We are thinking of different ways to handle hot data in our system. We get a lot of information that's very relevant for periods of time. So, for example, we have some data that we query on the basis of
> counts over last 30 minutes
> data collected in the last 30 minutes
> items collected today
> items collected within the past week
...and so on.
We are looking at different strategies to keep this data updated and to manage scaling the database. So, we are looking at horizontal sharding [splitting data into multiple tables that inherit from a master and have exclusion constraints] and are also considering having tables that hold data as:
> All the data
> Data for the last 24 hours
> Data for the last 2 hours
That way, when we want something recent, we would just query the most recent table, but in the few occasions that we need something more, we go to the larger tables that are sharded.
Just for reference, we are doing something like this:
select count(*), count(distinct group_id) from
(select group_id, recorded_on from data_store_v2 order by id DESC limit 900000) td
where recorded_on >= (now() - '24 hr'::INTERVAL);
We are getting 800,000 data items a day right now and the above query takes around 14 seconds on a single table that is not sharded and has around 268million records.
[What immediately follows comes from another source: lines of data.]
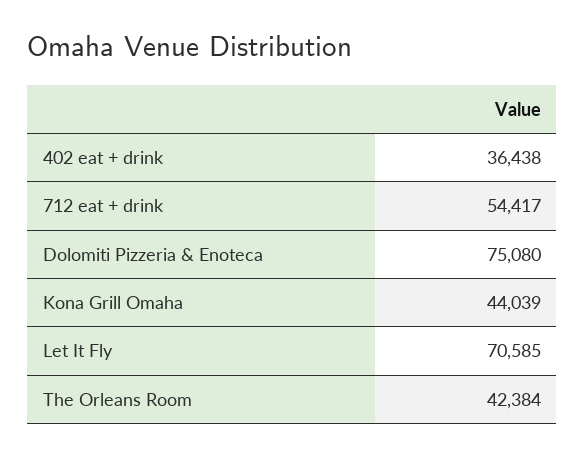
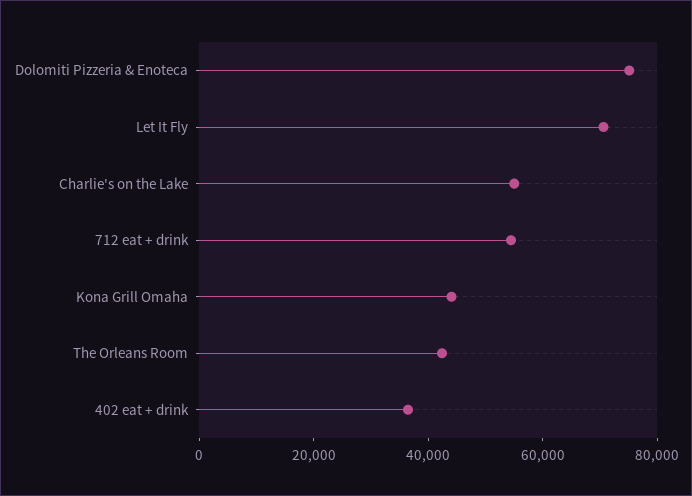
  {
    "402 eat + drink": 36438,
    "712 eat + drink": 54417,
    "Dolomiti Pizzeria & Enoteca": 75080,
    "Kona Grill Omaha": 44039,
    "Let It Fly": 70585,
-   "The Orleans Room": 42384
+   "The Orleans Room": 42384,
+   "Charlie's on the Lake": 55000
  }

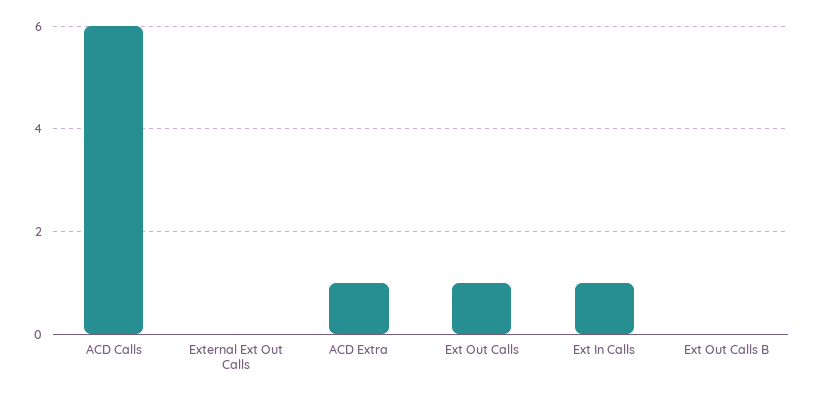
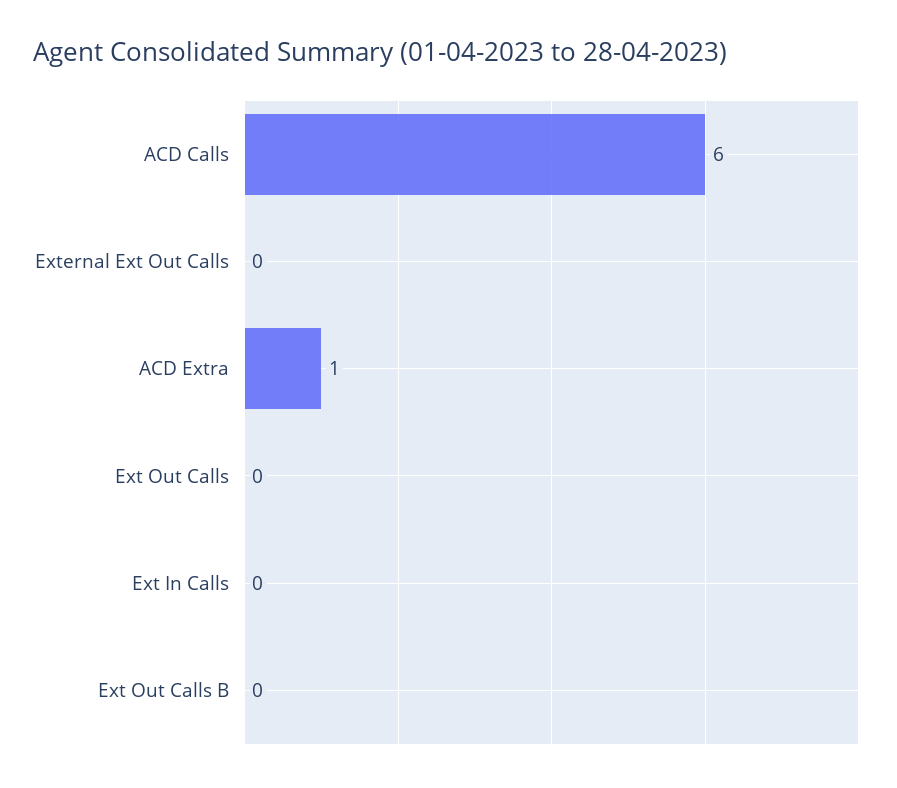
  {
    "ACD Calls": 6,
    "External Ext Out Calls": 0,
    "ACD Extra": 1,
-   "Ext Out Calls": 1,
+   "Ext Out Calls": 0,
-   "Ext In Calls": 1,
+   "Ext In Calls": 0,
    "Ext Out Calls B": 0
  }

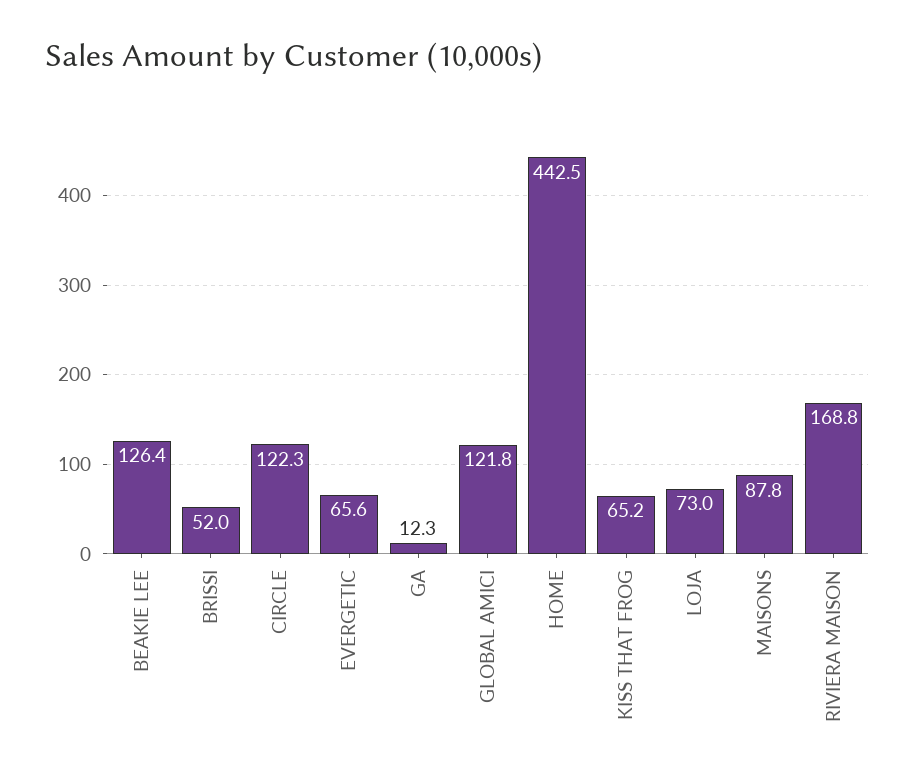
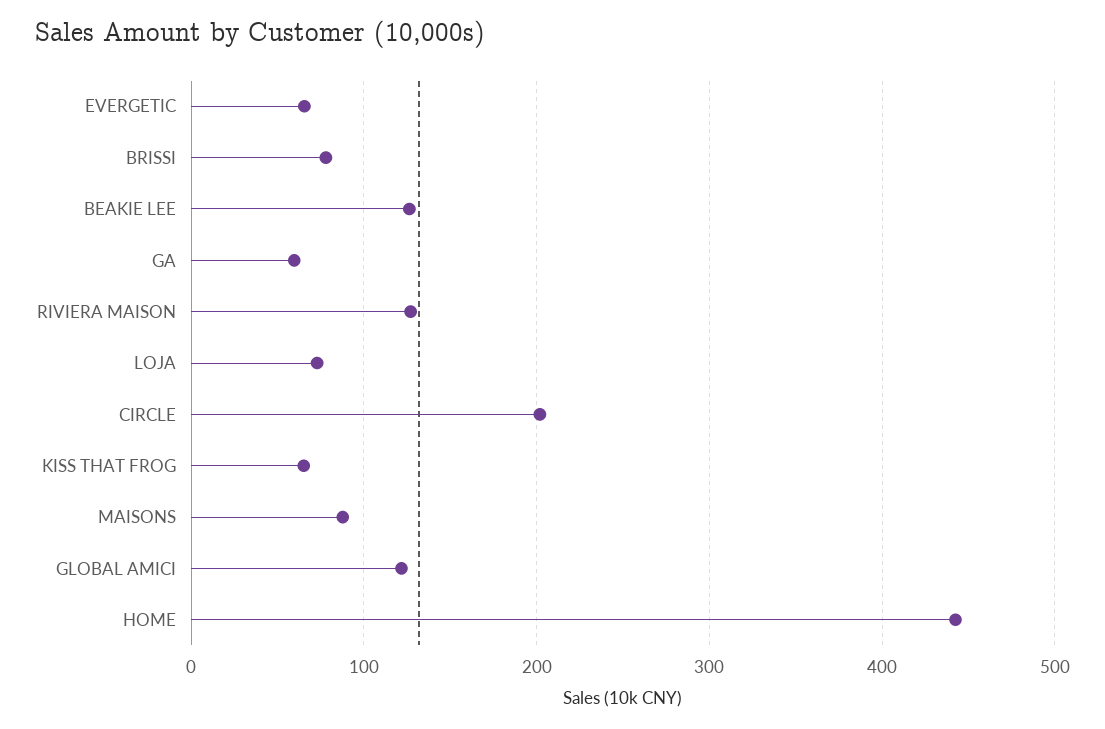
  {
    "BEAKIE LEE": 126.4,
-   "BRISSI": 52,
+   "BRISSI": 80,
-   "CIRCLE": 122.3,
+   "CIRCLE": 200,
    "EVERGETIC": 65.6,
-   "GA": 12.3,
+   "GA": 60,
    "GLOBAL AMICI": 121.8,
    "HOME": 442.5,
    "KISS THAT FROG": 65.2,
    "LOJA": 73,
    "MAISONS": 87.8,
-   "RIVIERA MAISON": 168.8
+   "RIVIERA MAISON": 130
  }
Every week, this table becomes slightly slower since we add close to 6 million records every week.
I've read this: https://www.amberbit.com/blog/2014/2/4/postgresql-awesomeness-for-rails-developers/ and am looking at ways that everything is managed under Rails, if possible.
So, the questions (and thanks for reading this far) are:
> What is a good way to do this while still working within ActiveRecord?
> This is a capability that we'd like to attach to any model that might need it. What would be a good way to approach a gem for it?
I'm sure there will be a few more questions as we progress on this.